Alcohol and metal determination in alcoholic beverages through high-temperature liquid-chromatography coupled to an inductively coupled plasma atomic emission spectrometer

In the present work, an inductively coupled plasma atomic emission spectrometry (ICP-AES) system was used as a high temperature liquid chromatography (HTLC) detector for the determination of alcohols and metals in beverages. For the sake of comparison, a refractive index (RI) detector was also employed for the first time to detect alcohols with HTLC. The organic compounds studied were methanol, ethanol, propan-1-ol and butan-1-ol (in the 10-125 mg/L concentration range) and the elements tested were magnesium, aluminum, copper, manganese and barium at concentrations included between roughly 0.01 and 80 mg/L. Column heating temperatures ranged from 80 to 175 °C and the optimum ones in terms of peak resolution, sensitivity and column lifetime were 125 and 100 °C for the HTLC-RI and HTLC-ICP-AES couplings, respectively. The HTLC-ICP-AES interface design (i.e., spray chamber design and nebulizer type used) was studied and it was found that a single pass spray chamber provided about 2 times higher sensitivities than a cyclonic conventional design. Comparatively speaking, limits of detection for alcohols were of the same order for the two evaluated detection systems (from 5 to 25 mg/L). In contrast, unlike RI, ICP-AES provided information about the content of both organic and inorganic species. Furthermore, temperature programming was applied to shorten the analysis time and it was verified that ICP-AES was less sensitive to temperature changes and modifications in the analyte chemical nature than the RI detector. Both detectors were successfully applied to the determination of short chain alcohols in several beverages such as muscatel, pacharan, punch, vermouth and two different brands of whiskeys (from 10 to 40 g of ethanol/100 g of sample).

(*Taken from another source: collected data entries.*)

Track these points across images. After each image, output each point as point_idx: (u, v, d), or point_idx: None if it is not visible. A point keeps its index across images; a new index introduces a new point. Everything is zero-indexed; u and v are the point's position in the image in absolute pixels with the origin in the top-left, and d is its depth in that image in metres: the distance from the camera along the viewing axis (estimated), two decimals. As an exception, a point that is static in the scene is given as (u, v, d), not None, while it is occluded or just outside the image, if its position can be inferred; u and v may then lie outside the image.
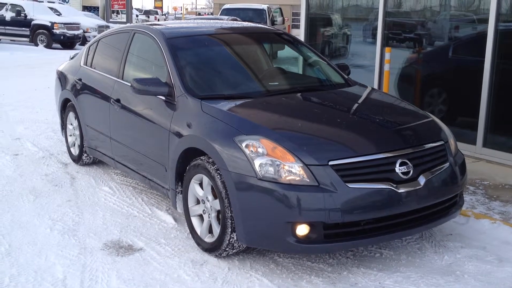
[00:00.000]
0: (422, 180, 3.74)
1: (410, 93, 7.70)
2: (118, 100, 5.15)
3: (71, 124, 6.38)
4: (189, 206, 4.23)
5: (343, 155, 3.63)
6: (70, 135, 6.48)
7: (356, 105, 4.55)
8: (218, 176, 3.80)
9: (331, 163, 3.56)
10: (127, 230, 4.52)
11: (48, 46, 21.92)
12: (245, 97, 4.42)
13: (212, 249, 3.98)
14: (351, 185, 3.53)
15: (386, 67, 7.07)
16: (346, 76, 5.18)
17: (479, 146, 6.28)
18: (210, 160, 3.90)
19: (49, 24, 21.99)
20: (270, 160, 3.58)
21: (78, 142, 6.22)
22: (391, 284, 3.64)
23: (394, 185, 3.62)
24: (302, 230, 3.54)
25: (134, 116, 4.90)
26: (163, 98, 4.52)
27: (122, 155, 5.25)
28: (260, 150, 3.64)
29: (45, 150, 6.93)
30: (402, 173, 3.68)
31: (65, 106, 6.47)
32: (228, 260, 3.97)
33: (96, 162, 6.26)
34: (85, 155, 6.13)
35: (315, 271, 3.82)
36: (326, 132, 3.91)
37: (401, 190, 3.63)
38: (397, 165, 3.69)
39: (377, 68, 7.73)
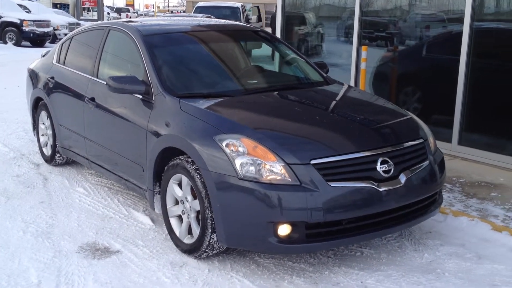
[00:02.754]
0: (403, 178, 3.73)
1: (385, 91, 7.73)
2: (92, 99, 5.03)
3: (43, 123, 6.22)
4: (167, 207, 4.15)
5: (325, 154, 3.59)
6: (43, 135, 6.32)
7: (336, 103, 4.53)
8: (198, 176, 3.74)
9: (313, 162, 3.52)
10: (103, 232, 4.41)
11: (17, 44, 21.46)
12: (224, 96, 4.35)
13: (191, 250, 3.91)
14: (333, 184, 3.50)
15: (363, 65, 7.08)
16: (324, 74, 5.15)
17: (454, 144, 6.33)
18: (190, 159, 3.83)
19: (18, 22, 21.51)
20: (251, 160, 3.53)
21: (50, 142, 6.07)
22: (373, 283, 3.62)
23: (376, 184, 3.60)
24: (284, 230, 3.49)
25: (110, 115, 4.79)
26: (140, 96, 4.43)
27: (97, 155, 5.13)
28: (240, 149, 3.58)
29: (16, 151, 6.75)
30: (383, 171, 3.67)
31: (37, 105, 6.32)
32: (208, 261, 3.90)
33: (69, 163, 6.12)
34: (58, 155, 5.98)
35: (296, 271, 3.78)
36: (307, 131, 3.87)
37: (383, 189, 3.61)
38: (378, 163, 3.67)
39: (354, 66, 7.74)
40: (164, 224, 4.26)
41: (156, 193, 4.28)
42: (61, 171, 6.00)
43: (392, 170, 3.70)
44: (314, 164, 3.52)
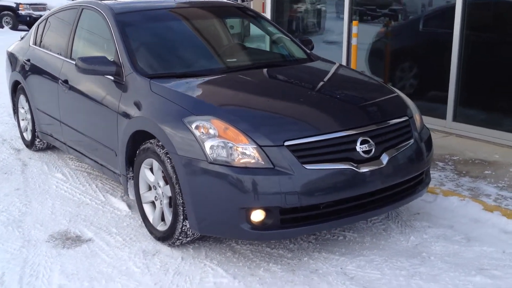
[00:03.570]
0: (385, 158, 3.52)
1: (381, 67, 7.47)
2: (66, 81, 4.82)
3: (23, 107, 6.03)
4: (140, 193, 3.96)
5: (300, 134, 3.37)
6: (22, 119, 6.14)
7: (316, 80, 4.28)
8: (168, 160, 3.54)
9: (287, 143, 3.31)
10: (77, 220, 4.23)
11: (14, 27, 21.18)
12: (199, 75, 4.12)
13: (165, 237, 3.73)
14: (308, 167, 3.29)
15: (354, 41, 6.82)
16: (308, 51, 4.91)
17: (449, 120, 6.09)
18: (160, 143, 3.63)
19: (14, 5, 21.22)
20: (222, 142, 3.32)
21: (30, 127, 5.89)
22: (353, 269, 3.43)
23: (355, 165, 3.39)
24: (257, 216, 3.30)
25: (83, 98, 4.59)
26: (112, 78, 4.22)
27: (73, 140, 4.94)
28: (211, 131, 3.37)
29: (-3, 136, 6.59)
30: (363, 151, 3.45)
31: (16, 89, 6.12)
32: (182, 249, 3.72)
33: (50, 147, 5.94)
34: (38, 140, 5.80)
35: (274, 258, 3.60)
36: (282, 111, 3.64)
37: (362, 170, 3.40)
38: (358, 143, 3.45)
39: (345, 42, 7.48)
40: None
41: (130, 179, 4.09)
42: (41, 156, 5.82)
43: (373, 150, 3.48)
44: (288, 146, 3.30)
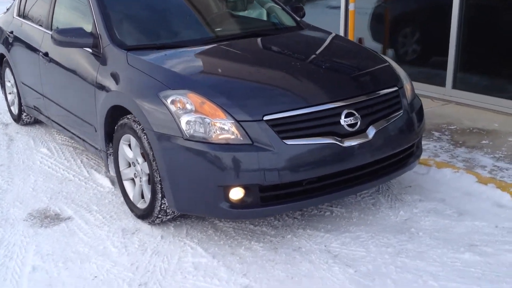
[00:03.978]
0: (371, 131, 3.34)
1: (382, 34, 7.22)
2: (46, 54, 4.66)
3: (9, 81, 5.90)
4: (120, 169, 3.83)
5: (280, 108, 3.20)
6: (9, 93, 6.01)
7: (302, 50, 4.06)
8: (145, 136, 3.39)
9: (266, 118, 3.14)
10: (58, 197, 4.12)
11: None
12: (180, 46, 3.93)
13: (144, 215, 3.61)
14: (289, 142, 3.13)
15: (351, 6, 6.55)
16: (298, 19, 4.69)
17: (448, 88, 5.87)
18: (136, 119, 3.47)
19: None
20: (199, 118, 3.16)
21: (17, 101, 5.76)
22: (337, 246, 3.30)
23: (339, 139, 3.22)
24: (236, 194, 3.16)
25: (63, 71, 4.43)
26: (90, 50, 4.05)
27: (55, 114, 4.81)
28: (188, 106, 3.21)
29: (-14, 110, 6.47)
30: (348, 125, 3.28)
31: (1, 62, 5.97)
32: (163, 227, 3.61)
33: (38, 122, 5.81)
34: (24, 114, 5.69)
35: (256, 235, 3.47)
36: (263, 83, 3.46)
37: (347, 144, 3.24)
38: (343, 116, 3.28)
39: (343, 8, 7.22)
40: (122, 187, 3.95)
41: (110, 155, 3.96)
42: (28, 130, 5.71)
43: (359, 123, 3.31)
44: (267, 121, 3.14)
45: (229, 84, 3.42)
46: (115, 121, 3.76)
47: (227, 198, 3.15)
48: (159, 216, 3.51)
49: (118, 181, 3.89)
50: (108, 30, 3.96)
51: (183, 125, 3.16)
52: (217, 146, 3.11)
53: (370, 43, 7.34)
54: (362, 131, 3.33)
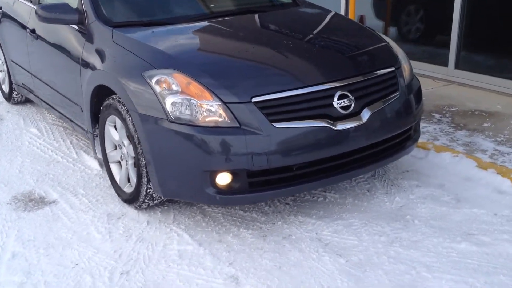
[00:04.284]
0: (366, 114, 3.19)
1: (385, 11, 7.01)
2: (33, 31, 4.50)
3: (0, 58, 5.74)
4: (107, 152, 3.70)
5: (269, 89, 3.04)
6: (1, 71, 5.86)
7: (296, 28, 3.85)
8: (130, 118, 3.25)
9: (254, 99, 2.99)
10: (44, 179, 4.01)
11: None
12: (169, 23, 3.76)
13: (131, 200, 3.49)
14: (278, 125, 2.98)
15: (352, -19, 6.35)
16: (292, -5, 4.50)
17: (451, 68, 5.69)
18: (121, 100, 3.33)
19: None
20: (184, 99, 3.01)
21: (7, 79, 5.61)
22: (329, 234, 3.17)
23: (331, 122, 3.07)
24: (223, 179, 3.02)
25: (50, 48, 4.28)
26: (76, 27, 3.89)
27: (43, 93, 4.67)
28: (174, 86, 3.06)
29: (-22, 88, 6.33)
30: (341, 107, 3.13)
31: (-9, 39, 5.80)
32: (149, 212, 3.49)
33: (30, 101, 5.67)
34: (15, 92, 5.54)
35: (246, 222, 3.35)
36: (253, 62, 3.30)
37: (340, 128, 3.09)
38: (335, 98, 3.12)
39: (344, -17, 7.00)
40: (110, 170, 3.83)
41: (96, 136, 3.82)
42: (19, 109, 5.58)
43: (353, 105, 3.16)
44: (256, 103, 2.99)
45: (217, 63, 3.25)
46: (101, 101, 3.62)
47: (213, 184, 3.02)
48: (145, 201, 3.39)
49: (105, 164, 3.76)
50: (94, 5, 3.79)
51: (168, 107, 3.02)
52: (203, 129, 2.96)
53: (373, 21, 7.14)
54: (356, 114, 3.17)
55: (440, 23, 5.98)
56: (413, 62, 6.00)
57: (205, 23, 3.79)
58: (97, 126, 3.77)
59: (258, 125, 2.96)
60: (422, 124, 4.51)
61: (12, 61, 5.23)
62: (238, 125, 2.96)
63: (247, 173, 3.01)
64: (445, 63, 5.74)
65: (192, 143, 2.98)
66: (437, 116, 4.72)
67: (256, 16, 4.02)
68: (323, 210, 3.45)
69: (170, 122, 3.01)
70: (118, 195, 3.65)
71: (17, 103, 5.70)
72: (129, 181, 3.54)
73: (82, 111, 3.89)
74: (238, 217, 3.40)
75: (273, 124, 2.97)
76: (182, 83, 3.06)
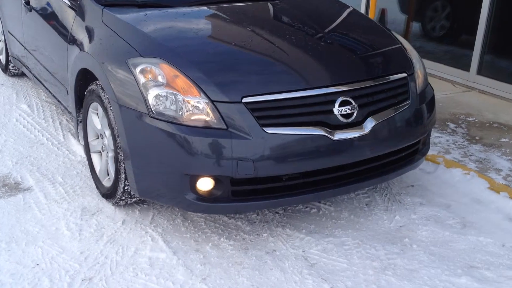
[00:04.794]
0: (369, 124, 2.88)
1: (411, 5, 6.63)
2: (27, 2, 4.23)
3: (-1, 28, 5.49)
4: (89, 140, 3.44)
5: (263, 90, 2.74)
6: (0, 41, 5.61)
7: (301, 22, 3.51)
8: (111, 108, 2.97)
9: (245, 100, 2.69)
10: (24, 162, 3.76)
11: None
12: (166, 6, 3.46)
13: (108, 195, 3.23)
14: (269, 130, 2.68)
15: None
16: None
17: (472, 73, 5.32)
18: (104, 87, 3.05)
19: None
20: (169, 93, 2.72)
21: (5, 50, 5.37)
22: (316, 253, 2.88)
23: (329, 131, 2.76)
24: (204, 185, 2.74)
25: (41, 22, 4.02)
26: (68, 2, 3.60)
27: (34, 68, 4.42)
28: (160, 78, 2.77)
29: (-22, 56, 6.10)
30: (342, 115, 2.81)
31: (-9, 8, 5.55)
32: (127, 210, 3.23)
33: (26, 73, 5.43)
34: (12, 64, 5.29)
35: (228, 230, 3.07)
36: (249, 58, 2.98)
37: (337, 137, 2.78)
38: (337, 104, 2.81)
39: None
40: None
41: (80, 122, 3.56)
42: (15, 82, 5.34)
43: (355, 113, 2.84)
44: (246, 103, 2.68)
45: (211, 55, 2.94)
46: (87, 85, 3.35)
47: (193, 189, 2.74)
48: (123, 198, 3.12)
49: (86, 152, 3.50)
50: (87, -21, 3.50)
51: (151, 100, 2.73)
52: (186, 128, 2.68)
53: (397, 15, 6.77)
54: (358, 123, 2.86)
55: (468, 22, 5.60)
56: (432, 64, 5.69)
57: (205, 9, 3.47)
58: (81, 111, 3.51)
59: (247, 129, 2.66)
60: (434, 134, 4.18)
61: (9, 31, 4.98)
62: (225, 126, 2.67)
63: (230, 180, 2.72)
64: (466, 67, 5.37)
65: (173, 142, 2.69)
66: (451, 125, 4.38)
67: (261, 4, 3.69)
68: (314, 223, 3.15)
69: (151, 117, 2.72)
70: (97, 187, 3.39)
71: (13, 75, 5.47)
72: (108, 174, 3.27)
73: (67, 93, 3.63)
74: (221, 224, 3.12)
75: (263, 128, 2.67)
76: (168, 75, 2.77)
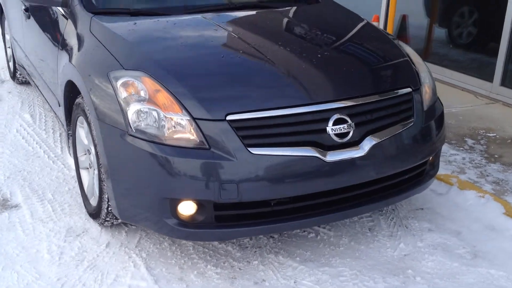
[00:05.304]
0: (367, 144, 2.64)
1: (438, 11, 6.32)
2: (27, 9, 4.12)
3: (8, 34, 5.42)
4: (78, 155, 3.28)
5: (249, 106, 2.53)
6: (8, 47, 5.55)
7: (299, 31, 3.29)
8: (93, 123, 2.81)
9: (230, 117, 2.49)
10: (16, 177, 3.64)
11: None
12: (159, 14, 3.29)
13: (94, 215, 3.08)
14: (255, 151, 2.47)
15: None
16: (313, -11, 3.91)
17: (496, 84, 5.00)
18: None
19: None
20: (150, 109, 2.54)
21: (13, 56, 5.30)
22: (309, 285, 2.65)
23: (321, 151, 2.53)
24: (185, 209, 2.55)
25: (38, 30, 3.92)
26: (61, 10, 3.47)
27: (35, 77, 4.31)
28: (142, 93, 2.59)
29: (-9, 64, 6.07)
30: (337, 134, 2.58)
31: (2, 14, 5.50)
32: (113, 231, 3.06)
33: (34, 82, 5.34)
34: (19, 72, 5.22)
35: (217, 256, 2.86)
36: (237, 71, 2.76)
37: (331, 159, 2.55)
38: (330, 123, 2.58)
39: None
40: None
41: (70, 135, 3.41)
42: (22, 90, 5.26)
43: (351, 133, 2.61)
44: (231, 121, 2.48)
45: (196, 68, 2.73)
46: (76, 97, 3.19)
47: (174, 213, 2.55)
48: (108, 219, 2.96)
49: (76, 168, 3.35)
50: (79, -15, 3.35)
51: (131, 116, 2.56)
52: (164, 147, 2.49)
53: (421, 20, 6.45)
54: (355, 143, 2.62)
55: (495, 29, 5.28)
56: (455, 73, 5.39)
57: (198, 17, 3.27)
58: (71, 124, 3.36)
59: (231, 149, 2.45)
60: (450, 151, 3.91)
61: (14, 38, 4.90)
62: (207, 146, 2.47)
63: (214, 205, 2.52)
64: (490, 78, 5.06)
65: (149, 162, 2.51)
66: (469, 142, 4.09)
67: (258, 12, 3.47)
68: (311, 250, 2.93)
69: (130, 135, 2.54)
70: (85, 206, 3.23)
71: (21, 83, 5.39)
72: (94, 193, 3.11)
73: (59, 105, 3.49)
74: (210, 249, 2.92)
75: (248, 149, 2.46)
76: (150, 89, 2.59)
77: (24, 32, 4.30)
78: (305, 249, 2.94)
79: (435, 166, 3.10)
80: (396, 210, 3.32)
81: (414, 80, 2.95)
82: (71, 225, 3.12)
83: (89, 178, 3.14)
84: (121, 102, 2.59)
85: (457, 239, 3.03)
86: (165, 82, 2.59)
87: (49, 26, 3.65)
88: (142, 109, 2.56)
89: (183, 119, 2.50)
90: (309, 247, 2.95)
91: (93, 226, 3.10)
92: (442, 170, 3.62)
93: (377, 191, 2.81)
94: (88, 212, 3.17)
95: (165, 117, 2.51)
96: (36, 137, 4.24)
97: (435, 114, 2.99)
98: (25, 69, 4.71)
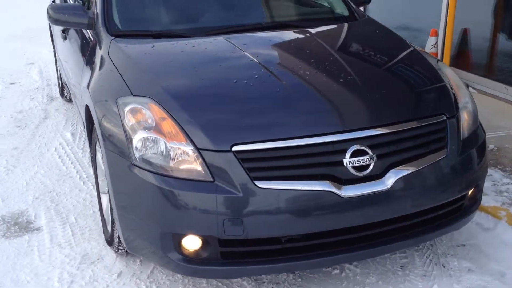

The results of the inorganic elements studied by HTLC-ICP-AES were compared with those obtained using inductively coupled plasma mass spectrometry (ICP-MS) obtaining good agreement between them. Recoveries found for spiked samples were close to 100% for both, inorganic elements (with both HLTC-ICP-AES and ICP-MS) and alcohols (with both HTLC-ICP-AES and HTLC-RI hyphenations).